Anchorage Community Mental Health Services (ACMHS) operates a small chain of  5 mental health clinics in and around the Anchorage, Alaska area.  Like other medical facilities, they use computers for the collection, storage and dissemination of information – including patient information. Typical.

Like other facilities of its size it probably had an IT department but may or may not have had a CISO. Typical.

Like most institutions, ACMHS was hit by malware.  Typical.  And ACMHS had anti-malware software.  Typical.  And like most institutions, ACMHS did not always keep its anti-malware software updated and patched.  And as a result, they suffered a data breach that revealed Protected Health Information(PHI) related to about 2,700 patients. Typical.

Enter the United States Government.  The Department of Health and Human Services Office of Civil Rights (OCR) found out about the breach.  Not too hard since they are required to report data breaches to the government.

So did the government step in and offer to help this entity, which was, after all, the victim of a crime?  Did the FBI swoop in with a team of forensic investigators and cyber-sleuths and find the dastardly perpetrators of this criminal hacking offense?  Not so much.

Nope, rather than going after and prosecuting the criminals, the U.S. government went after the mental health facility, and levied a $150,000 civil fine for failing to prevent the crime from occurring.  The government contended that the mental health facility failed to apply software patches to their anti-malware program that facilitated the attack.

While OCR has imposed fines for HIPAA privacy and security violations in the past this represents the first time they have imposed fines for an institution for failure to have a software update program.

Now medical providers have a duty to protect the privacy and security of medical records.  This is particularly true of records relating to mental health – the release of which can cause great harm to those impacted by the unauthorized release.

But one can reasonably question whether the imposition of fines – particularly after the fact – to small and medium sized health providers is the best way to incentivize companies to do the right thing.  I don’t mean to imply that it isn’t. I mean that one can reasonably question whether it is.  And compliance and security is the goal – not punishment – right?

The settlement also required the mental health clinic to create and have approved a comprehensive information security program – subject to review by HHS.  Something they were pretty much already required to do.  HHS, in the resolution agreement noted:

“ACMHS failed to implement technical security measures to guard against unauthorized access to e-PHI that is transmitted over an electronic communications network by failing to ensure that firewalls were in place with threat identification monitoring of inbound and outbound traffic and that information technology resources were both supported and regularly updated with available patches.”

Of course, the devil is in the details.  Did ACMHS not have firewalls? Did the firewalls not have IDS/IPS systems on them? Did they fail to have Data Loss Prevention systems on the network? Did they fail to adequately monitor outbound traffic for data exfiltration?  Did they fail to ensure that the IT security staff was “adequately supported?”  Or was the issue that the software was not adequately patched?

It’s not that ACMHS wasn’t doing something for security.  In fact, they had adopted the OCR model information security program.  They just weren’t doing everything – or doing it well enough.  And that lead to a breach.  Do I hear the sound of a barn door being closed?

This case illustrates one of the problems with the Health Insurance Portability and Accountability Act (HIPAA).  Let’s say you are a covered entity and you hire an outside assessor to test your security.  The assessment finds a bunch of vulnerabilities and process violations, and you take steps to address them in an orderly manner.  You prioritize your resources based on risk.

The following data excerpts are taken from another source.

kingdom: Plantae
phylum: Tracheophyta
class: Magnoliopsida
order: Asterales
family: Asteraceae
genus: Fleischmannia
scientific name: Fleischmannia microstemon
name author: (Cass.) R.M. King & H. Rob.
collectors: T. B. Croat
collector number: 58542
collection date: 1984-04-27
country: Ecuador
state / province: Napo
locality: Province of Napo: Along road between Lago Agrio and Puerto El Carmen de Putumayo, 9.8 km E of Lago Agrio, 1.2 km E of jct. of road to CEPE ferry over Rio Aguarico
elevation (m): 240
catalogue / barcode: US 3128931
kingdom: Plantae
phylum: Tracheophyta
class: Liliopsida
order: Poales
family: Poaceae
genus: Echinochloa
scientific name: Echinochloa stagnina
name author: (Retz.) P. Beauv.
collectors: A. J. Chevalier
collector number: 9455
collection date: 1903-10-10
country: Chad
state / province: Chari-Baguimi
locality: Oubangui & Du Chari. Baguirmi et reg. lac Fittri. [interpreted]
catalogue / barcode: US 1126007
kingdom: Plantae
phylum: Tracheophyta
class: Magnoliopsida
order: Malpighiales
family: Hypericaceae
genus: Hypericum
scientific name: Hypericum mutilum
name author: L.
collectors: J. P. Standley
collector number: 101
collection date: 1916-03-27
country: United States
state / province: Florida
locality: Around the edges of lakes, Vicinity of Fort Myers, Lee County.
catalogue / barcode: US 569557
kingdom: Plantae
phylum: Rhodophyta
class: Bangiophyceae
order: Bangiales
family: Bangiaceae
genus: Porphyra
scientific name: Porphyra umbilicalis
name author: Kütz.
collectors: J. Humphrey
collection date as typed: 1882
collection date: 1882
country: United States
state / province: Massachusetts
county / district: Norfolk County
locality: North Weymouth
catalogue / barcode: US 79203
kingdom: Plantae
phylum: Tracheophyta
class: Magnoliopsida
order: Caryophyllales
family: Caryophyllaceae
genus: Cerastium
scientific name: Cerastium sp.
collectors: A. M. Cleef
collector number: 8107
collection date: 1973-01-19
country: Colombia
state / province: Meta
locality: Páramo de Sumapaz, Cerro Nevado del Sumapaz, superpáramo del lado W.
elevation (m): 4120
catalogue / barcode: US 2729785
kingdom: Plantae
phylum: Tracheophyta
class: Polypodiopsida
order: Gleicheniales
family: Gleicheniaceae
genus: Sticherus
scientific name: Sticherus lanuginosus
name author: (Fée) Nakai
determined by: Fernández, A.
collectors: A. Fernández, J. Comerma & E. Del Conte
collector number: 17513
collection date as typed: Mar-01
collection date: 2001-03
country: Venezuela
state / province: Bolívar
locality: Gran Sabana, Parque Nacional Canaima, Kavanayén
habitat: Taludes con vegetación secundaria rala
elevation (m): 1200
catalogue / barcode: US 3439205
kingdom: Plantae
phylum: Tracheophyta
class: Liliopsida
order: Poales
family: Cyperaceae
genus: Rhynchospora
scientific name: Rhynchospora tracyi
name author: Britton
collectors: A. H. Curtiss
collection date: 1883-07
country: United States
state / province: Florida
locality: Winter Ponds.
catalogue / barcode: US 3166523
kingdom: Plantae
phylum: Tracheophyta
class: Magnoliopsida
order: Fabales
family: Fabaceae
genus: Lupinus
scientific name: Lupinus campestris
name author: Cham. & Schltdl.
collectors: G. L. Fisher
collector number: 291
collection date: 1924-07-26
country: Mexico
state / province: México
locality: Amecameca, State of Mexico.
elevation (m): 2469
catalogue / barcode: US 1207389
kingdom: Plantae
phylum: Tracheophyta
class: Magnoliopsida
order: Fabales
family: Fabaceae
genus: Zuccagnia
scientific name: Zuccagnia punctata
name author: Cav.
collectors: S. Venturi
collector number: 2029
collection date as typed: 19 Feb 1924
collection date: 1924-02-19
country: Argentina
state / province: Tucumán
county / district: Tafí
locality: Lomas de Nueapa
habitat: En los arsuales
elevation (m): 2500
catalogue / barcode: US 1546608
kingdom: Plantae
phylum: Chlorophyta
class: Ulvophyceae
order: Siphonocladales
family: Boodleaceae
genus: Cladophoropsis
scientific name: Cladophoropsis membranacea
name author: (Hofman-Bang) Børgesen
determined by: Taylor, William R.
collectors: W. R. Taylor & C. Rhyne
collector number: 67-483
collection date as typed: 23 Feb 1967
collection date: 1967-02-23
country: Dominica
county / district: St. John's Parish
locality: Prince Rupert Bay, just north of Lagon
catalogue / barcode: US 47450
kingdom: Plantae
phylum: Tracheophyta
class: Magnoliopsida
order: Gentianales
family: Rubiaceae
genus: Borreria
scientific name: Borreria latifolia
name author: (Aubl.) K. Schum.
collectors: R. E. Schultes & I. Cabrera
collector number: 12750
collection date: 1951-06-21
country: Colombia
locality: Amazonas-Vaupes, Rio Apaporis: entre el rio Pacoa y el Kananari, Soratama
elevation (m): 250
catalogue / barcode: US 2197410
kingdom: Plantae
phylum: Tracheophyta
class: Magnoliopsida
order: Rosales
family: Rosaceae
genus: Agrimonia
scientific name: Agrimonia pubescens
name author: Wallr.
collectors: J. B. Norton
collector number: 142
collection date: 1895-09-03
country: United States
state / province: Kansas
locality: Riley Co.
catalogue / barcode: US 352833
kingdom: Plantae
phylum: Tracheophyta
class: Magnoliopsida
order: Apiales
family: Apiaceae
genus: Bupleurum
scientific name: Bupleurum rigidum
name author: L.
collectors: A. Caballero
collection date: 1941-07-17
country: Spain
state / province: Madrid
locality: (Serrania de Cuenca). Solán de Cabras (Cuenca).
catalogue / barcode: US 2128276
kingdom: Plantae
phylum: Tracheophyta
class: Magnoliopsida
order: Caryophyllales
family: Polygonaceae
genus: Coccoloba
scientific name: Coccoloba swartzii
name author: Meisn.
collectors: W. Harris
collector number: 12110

So are you now “compliant” with HIPAA or not?  The vulnerabilities still exist.  So if one of them is exploited and PHI  disclosed, are you compliant?  Does compliant mean invulnerable?   IS HHS OCR an entity’s partner in security – there to help disseminate more information and lessons learned to help covered entities be more secure, or the privacy cops trying to play gotcha and impose burdensome and punitive fines.  Do these fines really make entities more secure?

Who knows.

But HHS should know.  They should research what helps make entities more compliant.  What motivates entities to  do the right thing for themselves and their patients.  Clearly the current regime is not working – or not working well.  The money paid by the Anchorage entity to the federal government could clearly be better spent on security.  Or heaven forbid on healthcare.

We can expect much more of this.  Whether it will work or not depends on how we define “works.” Until then, let’s be careful out there.